[Beowulf] Re: vectors vs. loops
philippe.blaise at cea.fr
Mon May 9 02:56:04 PDT 2005
Robert G. Brown wrote:
>On Wed, 4 May 2005, Philippe Blaise wrote:
>>>Just as any market place it is ruled by price/performance. One could argue
>>>that during the "vector machine" epoch there was an artificial market that
>>>was due to the cold war. Performance at any price was an important
>>You really think, that even today, the market place is ruled by price /
>>performance ratio ?
>>So why don't we use millions of slow and cheap cpus ?
>>With this kind of argument we must stop the research programs, and try
>>to transform all the
>>scientific codes for embarrisingly parallel computing !
>Um, we DO use millions of slow and cheap cpus. And most of the
>important scientific codes have been transformed for embarrassingly
>parallel computing -- it is what "Grids" are all about. The ones that
>cannot be done EP up front have in many cases been parallelized the hard
>way to run on network-based cluster architectures.
>This is the beowulf list, remember? That's what it's all about!
Sorry, I was on holidays.
"What makes a Beowulf cluster ?" ->
*"....Class I clusters* are built entirely using commodity hardware and
software using standard technology such as SCSI, Ethernet, and IDE. They
are typically less expensive than *Class II clusters* which may use
specialized hardware to achieve higher performance...."
If all the subjects on this mailing list were about the grid and
embarrassingly parallel computing (class I cluster),
of course I will be wrong.
But this is not because the (cluster) market is presently "dominated" by
grid gigabit clusters that we must forget the
class II clusters.
In fact, it's not the case, and there are a lot of threads about HPC on
this mailing list.
>And the reason the list STILL exists, some ten years after its
>inception, and is as active today as it ever has been (which is so
>active that it is a serious drain on the participants time) is because
>the marketplace is ruled by price/performance, and cluster-based HPC is
>a price/performance winner compared to nearly any alternative by a
>factor of anywhere between 3 and 100 for "most" (that danged word
>again:-) HPC applications.
Well, you talk again about HPC applications....
Why the costly alternatives still exist ? because the price ratio is
more or less equal to 3,
and because high performance is a strategic issue (even in a grid
context), and even for
a small (not conservative) lab.
>Clusters, on the other hand, have proven SO successful that they HAVE
>taken over the world except for small, protected, costly but still
>powerful island protectorates. Clusters are everyman's supercomputer --
>you can have one at home (I do:-). They are "democratic" where big-iron
>is still a monarchy and requires a sort of vendor-allegiance and ability
>to pay high prices.
Please, that's where I think you are wrong.

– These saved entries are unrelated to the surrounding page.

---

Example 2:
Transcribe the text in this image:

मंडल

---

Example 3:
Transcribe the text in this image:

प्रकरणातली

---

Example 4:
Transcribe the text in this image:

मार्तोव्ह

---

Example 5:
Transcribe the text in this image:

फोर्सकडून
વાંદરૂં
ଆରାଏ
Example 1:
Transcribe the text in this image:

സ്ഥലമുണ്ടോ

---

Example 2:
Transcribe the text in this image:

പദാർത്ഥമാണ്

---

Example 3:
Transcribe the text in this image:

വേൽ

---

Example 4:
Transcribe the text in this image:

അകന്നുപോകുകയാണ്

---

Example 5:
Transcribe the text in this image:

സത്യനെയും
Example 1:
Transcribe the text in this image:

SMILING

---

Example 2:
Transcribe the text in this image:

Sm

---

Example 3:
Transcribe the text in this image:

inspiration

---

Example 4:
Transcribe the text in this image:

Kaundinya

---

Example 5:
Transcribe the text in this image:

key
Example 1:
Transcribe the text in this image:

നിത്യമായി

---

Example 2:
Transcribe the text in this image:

The adoption of cluster technology is not so simple for many of us,
(except for the guy who has to pay the bill) :
.we need good hardware solutions to be competitive : the price /
performance is not the only factor,
.when you decide to use a linux cluster, software environment and
available tools are not so well designed
for high performance applications.
>As for the marketplace at any given instant meaning nothing: Wow man,
>that's kind of Zen don't you think? I mean, what DOES anything mean,
>after all, especially in a snapshot taken at any given instant?

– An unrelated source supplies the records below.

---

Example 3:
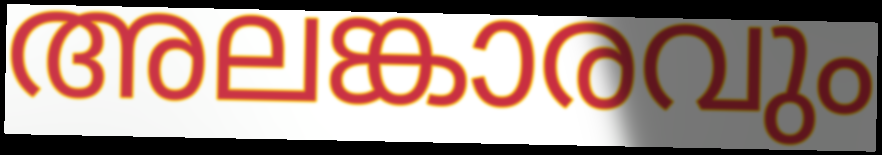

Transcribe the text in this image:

അലങ്കാരവും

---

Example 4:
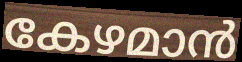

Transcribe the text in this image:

കേഴമാൻ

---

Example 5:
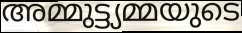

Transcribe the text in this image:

അമ്മുട്ട്യമ്മയുടെ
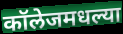
कॉलेजमधल्या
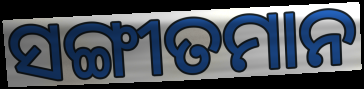
ସଙ୍ଗୀତମାନ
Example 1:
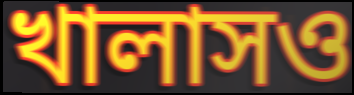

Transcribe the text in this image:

খালাসও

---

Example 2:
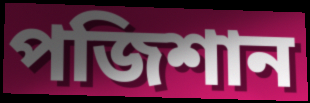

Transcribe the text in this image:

পজিশান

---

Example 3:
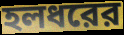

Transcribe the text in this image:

হলধরের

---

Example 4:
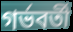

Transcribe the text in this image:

গর্ভবর্তী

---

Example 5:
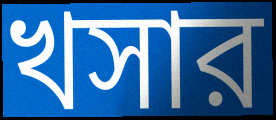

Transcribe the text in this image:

খসার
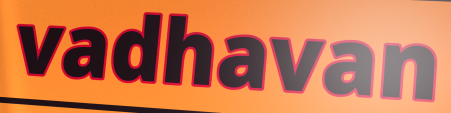
vadhavan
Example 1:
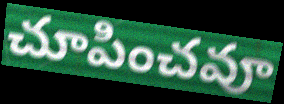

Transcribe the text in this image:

చూపించవూ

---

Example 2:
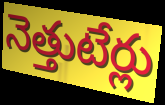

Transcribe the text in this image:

నెత్తుటేర్లు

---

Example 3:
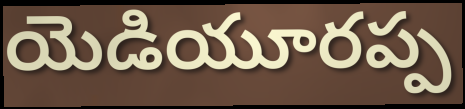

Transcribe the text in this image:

యెడియూరప్ప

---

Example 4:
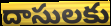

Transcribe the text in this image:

దాసులకు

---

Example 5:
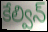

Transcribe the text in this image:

కేల్విన్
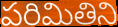
పరిమితిని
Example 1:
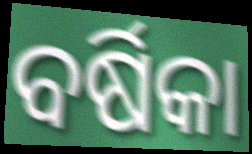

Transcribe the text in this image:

ବର୍ଷିକା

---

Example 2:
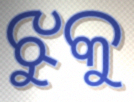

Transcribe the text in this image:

ଝୁକୁ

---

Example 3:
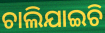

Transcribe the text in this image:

ଚାଲିଯାଇଚି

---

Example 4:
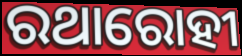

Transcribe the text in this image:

ରଥାରୋହୀ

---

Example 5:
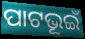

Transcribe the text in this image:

ପାଟଭୂଇଁ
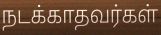
நடக்காதவர்கள்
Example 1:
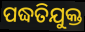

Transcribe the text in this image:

ପଦ୍ଧତିଯୁକ୍ତ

The actual market place seems to say:
"buy big beowulf/linux clusters for the big embarrassingly parallel
and some translates this by: "buy big linux clusters for the parallel
It's simplistic and dangerous.
In ten years, I'm sure that there will still be some kind of vector
And if the criterion is only the price / performance ratio in a grid
context, be sure that
the next generation of clusters will be under ms windows with intel cpus
; (stupid users will
have no more to do than a clic on the left mouse button).